Table 1 Comparison of total and viable C. cassiicola spore counts obtained by different methods ^a.

The highest number of viable C. cassiicola spores was detected in soil samples contaminated with a fungal suspension of 10⁷ spores·mL⁻¹. The content of C. cassiicola in the soil was detected by the PMA-qPCR method and was 3.76×10⁶ spores·g⁻¹. With the decrease in the number of viable cells in soil infected with C. cassiicola, the detection values of the PMA-qPCR method decreased gradually.
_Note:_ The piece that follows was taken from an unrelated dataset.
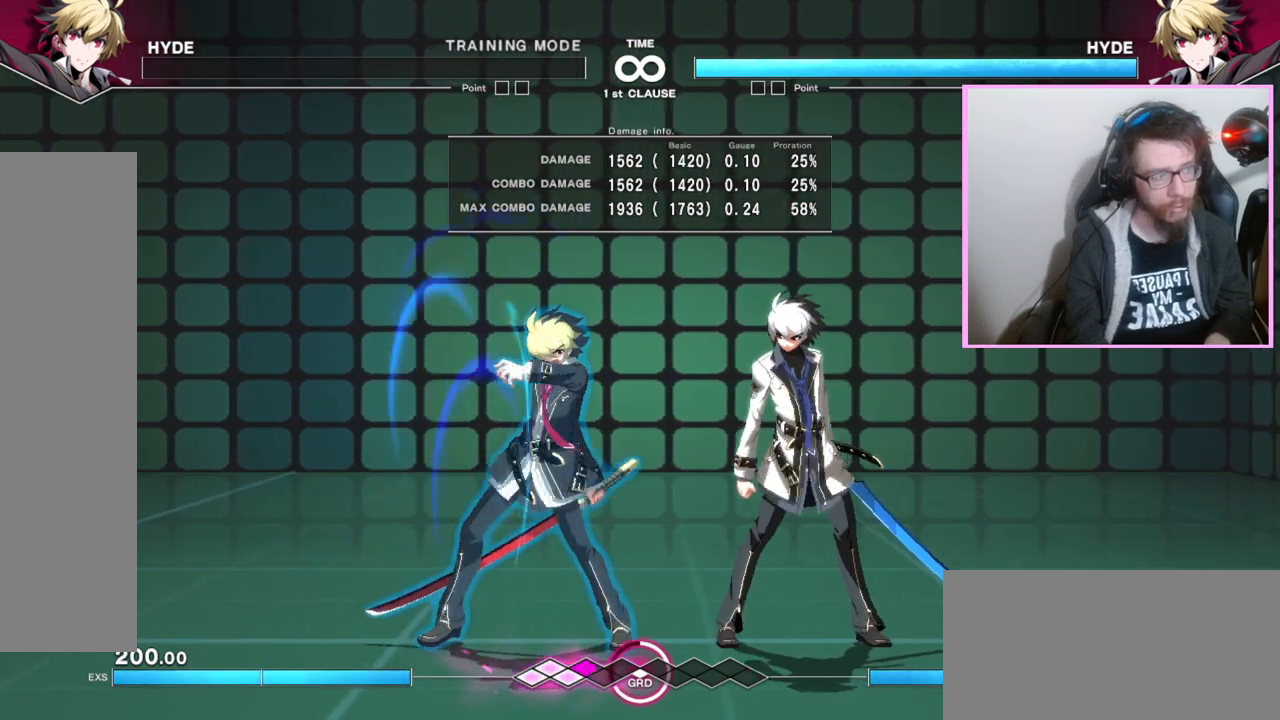
{"dt_ms": 500, "buttons": [], "events": [[117, "DPAD_RIGHT", "up"]]}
The soil infection was minimal with a C. cassiicola suspension of 10² spore·mL⁻¹, with approximately 96.44 spore·g⁻¹ of soil by PMA-qPCR. However, the content of C. cassiicola in the soil was not detected by the PMA-qPCR method, which included 10 spores·g⁻¹, 10⁷ dead spores·g⁻¹ and CK treatment (Table 2). Therefore, PMA-qPCR was more sensitive in the detection of viable soil C. cassiicola.

TABLE 2

Table 2 Determination of viable cells in soil samples artificially infected with C. cassiicola by different methods ^a.

3.2 Soil treatment blocked the transmission and infection of greenhouse cucumber leaf diseases

The PMA-qPCR method was used to detect the content of C. cassiicola in different soil treatments. The content of C. cassiicola in the CC treatment displayed a decreasing trend during the test, which decreased from 7.10×10⁷ spore·g⁻¹ at 0 DAT to 1.02×10⁵ spore·g⁻¹ at 35 DAT. The same trend was observed in the soil from the CC-PE treatment, which decreased from 7.10×10⁷ spore·g⁻¹ at 0 DAT to 1.10×10³ spore·g⁻¹ at 35 DAT. No C. cassiicola content was detected after 15 DAT in the CC-CaCN₂ treatment, and 151 spores·g⁻¹ of soil C. cassiicola were detected until 35 DAT. C. cassiicola was not detected in the CK treatment during the test (Table 3). These results indicate that CC-CaCN₂ and CC-PE, especially CC-CaCN₂, more effectively inhibited the growth of soil C. cassiicola.

TABLE 3

Table 3 The C. cassiicola content of soil and air was detected in different treatments (spore·g⁻¹).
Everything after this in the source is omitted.